28 February 1997


Simon Pallett

(Dreweatt Neate, Newbury)

EVERYONE has heard of the pig cycle, but just as evident is a straw cycle, says Simon Pallett of Dreweatt Neate.

On offer at next weeks (Mar 6) forage auction at Newbury is almost 4000t of forage, nearly twice the usual amount. It was a similar story in January, when 6000t was catalogued.

"Large areas of straw were baled last summer," says Mr Pallett. "It was the result of the high prices in the previous year when at a yield of, say, 2.5t/ha (1t/acre), barley straw was adding £125/ha (£50/acre) to the gross margin.

"The large acreage baled last summer, together with high yields, left barns full. Before long outside stacks began appearing, particularly of wheat straw."

Then came the BSE crisis. Farmers have bought on a hand-to-mouth basis; dealers have been less bullish. Much of the winter is over and large quantities remain unused.

Such factors will discourage farmers from baling this year, says Mr Pallett. "Higher fertiliser prices may also encourage them to chop and incorporate, helping to reduce input requirements.

"If people cant get the price they want, they will save it and chop behind the combine this summer."

And if yields are disappointing, we could soon be back in a shortage situation, he says. But those left with straw stacked outside are in a difficult position. "With the exception of the small amount useful for mushroom composting, most is unsaleable. For this reason we have not included any such entries in the March auction."

Despite the straw cycle, there should always be some profit for farmers making small bales of good-quality barley straw.

"And the discount associated with big bales has become less marked as more farmers are able to handle them. Square ones remain far more popular than round ones, as they are easier to stack and move."

Overall this season, barley straw in small bales has been steady at about £35 to £40/t (£25 in big bales), says Mr Pallett. Wheat and oat straw has been changing hands for about £10/t less.

Hay, meanwhile, has been about £100 for farm use, with horse feed samples making over £120/t.

Horse owners are an important feature at the Newbury sale. They take bedding straw, too, preferring long samples, avoiding that which has passed through an axial flow combine.

"Most forage is headed for Wales and the West Country. Samples located on the west side of the Berks/Oxon/Hants/Wilts counties from where the entries come, typically make the highest values, therefore.

"It might cost £15/t to take hay to Cornwall. There is the time element, too. People want to drive to the farm, load it and get home in a day. Overnight stops add time and cost."

With cattle in such areas possibly housed until late April, the weather – and expectations about it – are now crucial to the prices for the rest of this season, says Mr Pallett. Overall, he reckons prices at the coming auction will be similar, or slightly down, on the January offering.

"People certainly wont be buying speculatively.
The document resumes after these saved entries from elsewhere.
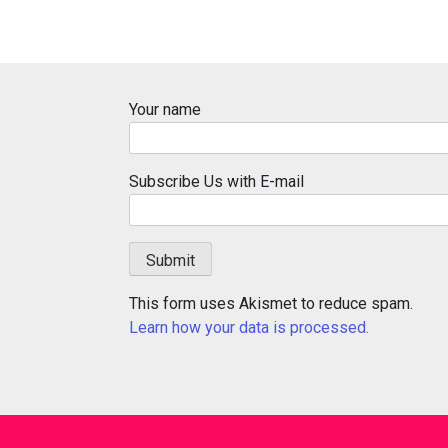
Your name
Subscribe Us with E-mail
This form uses Akismet to reduce spam.
Learn how your data is processed.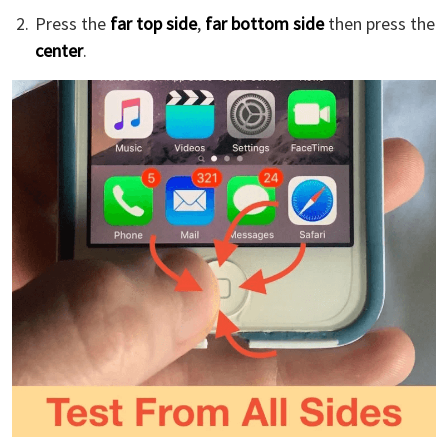
Press the
far top side
,
far bottom side
then press the
center
.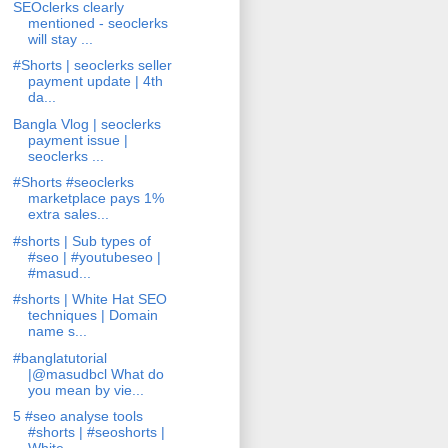
SEOclerks clearly
mentioned - seoclerks
will stay ...
#Shorts | seoclerks seller
payment update | 4th
da...
Bangla Vlog | seoclerks
payment issue |
seoclerks ...
#Shorts #seoclerks
marketplace pays 1%
extra sales...
#shorts | Sub types of
#seo | #youtubeseo |
#masud...
#shorts | White Hat SEO
techniques | Domain
name s...
#banglatutorial
|@masudbcl What do
you mean by vie...
5 #seo analyse tools
#shorts | #seoshorts |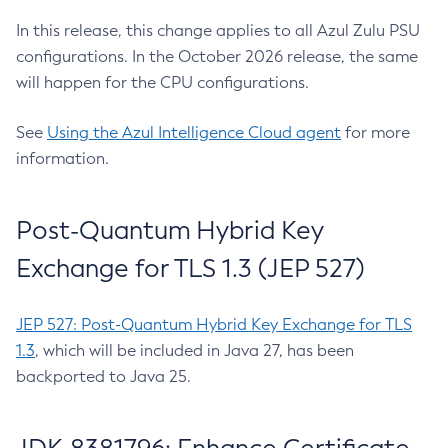
In this release, this change applies to all Azul Zulu PSU
configurations. In the October 2026 release, the same
will happen for the CPU configurations.
See
Using the Azul Intelligence Cloud agent
for more
information.
Post-Quantum Hybrid Key
Exchange for TLS 1.3 (JEP 527)
JEP 527: Post-Quantum Hybrid Key Exchange for TLS
1.3
, which will be included in Java 27, has been
backported to Java 25.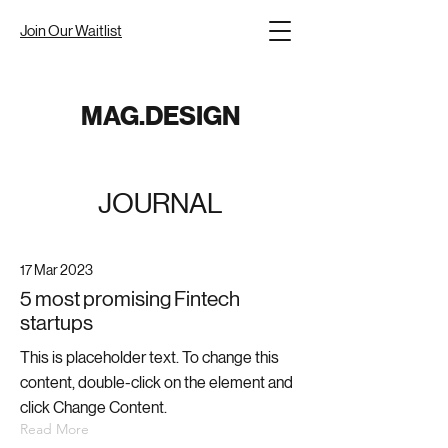
Join Our Waitlist
MAG.DESIGN
JOURNAL
17 Mar 2023
5 most promising Fintech
startups
This is placeholder text. To change this
content, double-click on the element and
click Change Content.
Read More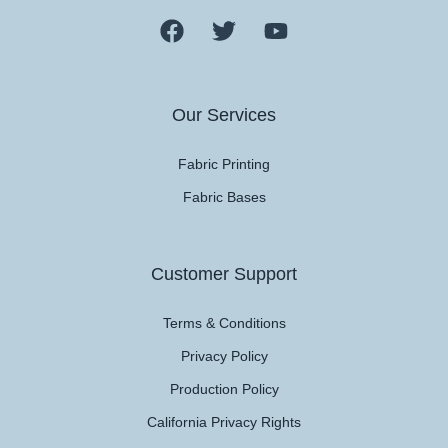
Our Services
Fabric Printing
Fabric Bases
Customer Support
Terms & Conditions
Privacy Policy
Production Policy
California Privacy Rights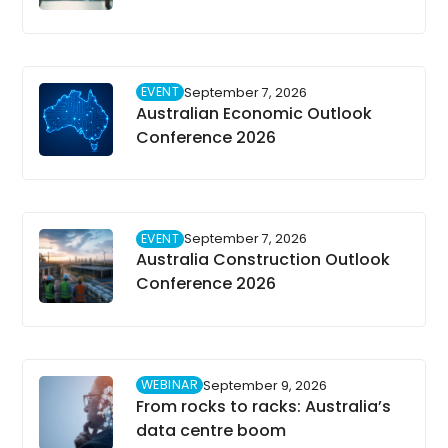
EVENT
September 7, 2026
Australian Economic Outlook
Conference 2026
EVENT
September 7, 2026
Australia Construction Outlook
Conference 2026
WEBINAR
September 9, 2026
From rocks to racks: Australia’s
data centre boom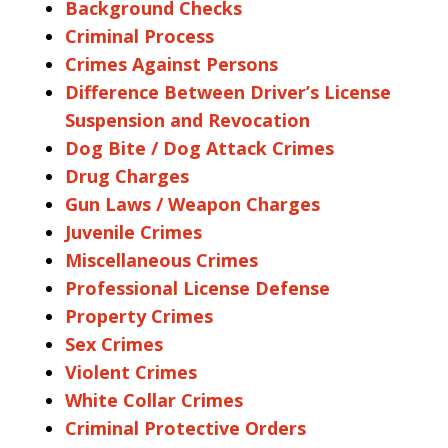
Background Checks
Criminal Process
Crimes Against Persons
Difference Between Driver’s License
Suspension and Revocation
Dog Bite / Dog Attack Crimes
Drug Charges
Gun Laws / Weapon Charges
Juvenile Crimes
Miscellaneous Crimes
Professional License Defense
Property Crimes
Sex Crimes
Violent Crimes
White Collar Crimes
Criminal Protective Orders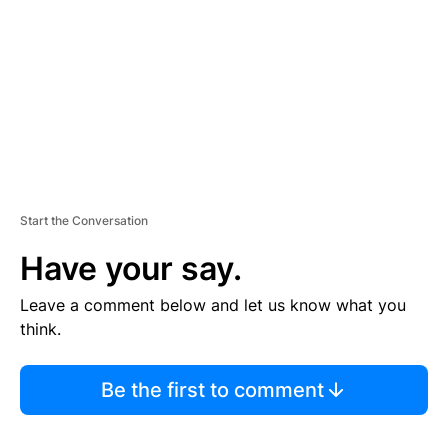
E
N
T
Start the Conversation
Have your say.
Leave a comment below and let us know what you
think.
Be the first to comment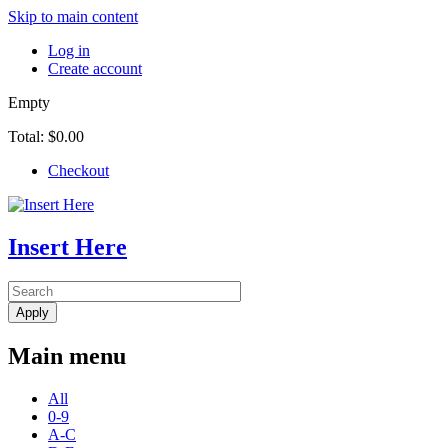
Skip to main content
Log in
Create account
Empty
Total:
$0.00
Checkout
Insert Here
Main menu
All
0-9
A-C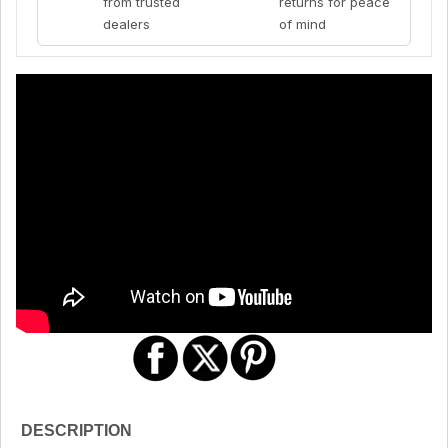
from trusted
returns for peace
dealers
of mind
DESCRIPTION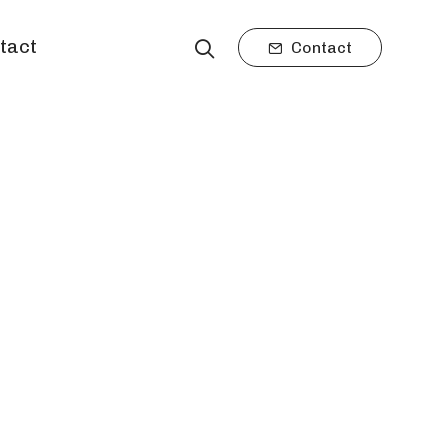
tact
Contact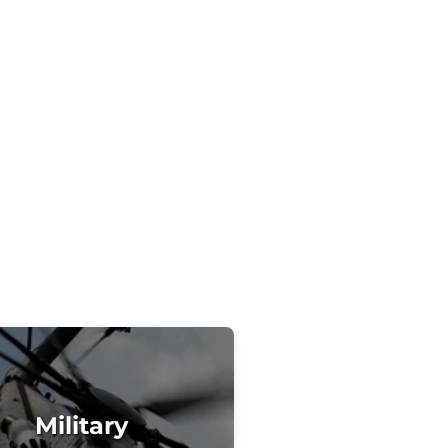
Military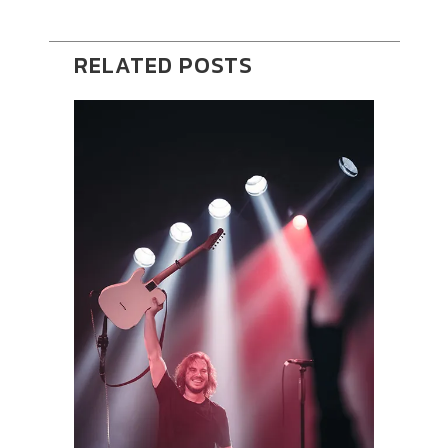
RELATED POSTS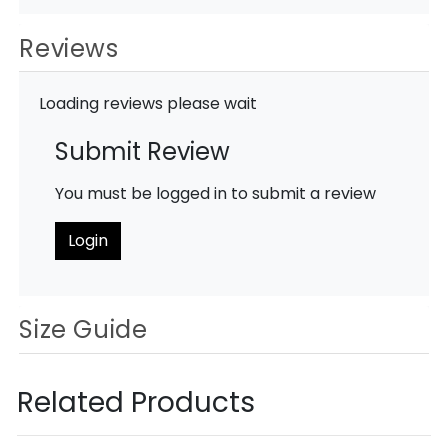
Reviews
Loading reviews please wait
Submit Review
You must be logged in to submit a review
Login
Size Guide
Related Products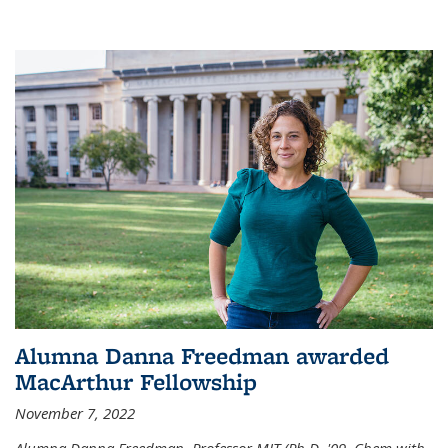
Alumna Danna Freedman awarded
MacArthur Fellowship
November 7, 2022
Alumna Danna Freedman, Professor MIT (Ph.D. '09, Chem with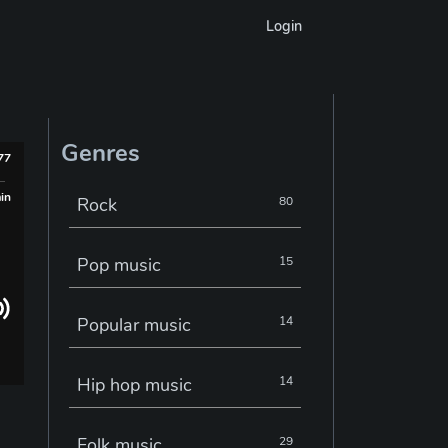
Login
Genres
977
min
Rock
80
Pop music
15
Popular music
14
Hip hop music
14
Folk music
29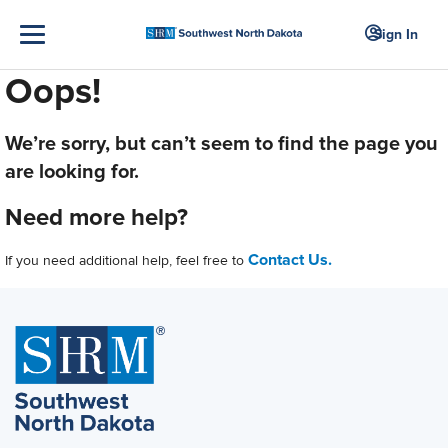
Sign In
Oops!
We’re sorry, but can’t seem to find the page you
are looking for.
Need more help?
Contact Us.
If you need additional help, feel free to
Farmers will be buying forage to use it fairly soon, and dealers will be filling orders."

Of the 70-plus people expected to attend the auction, a handful will be vendors. Paying between 5% and 10% as commission to sell it, they will be keeping their fingers crossed, keen to see it make a good price.n

Simon Pallett: Outside straw stacks are virtually unsaleable.

The next question is how much will farmers bale this summer.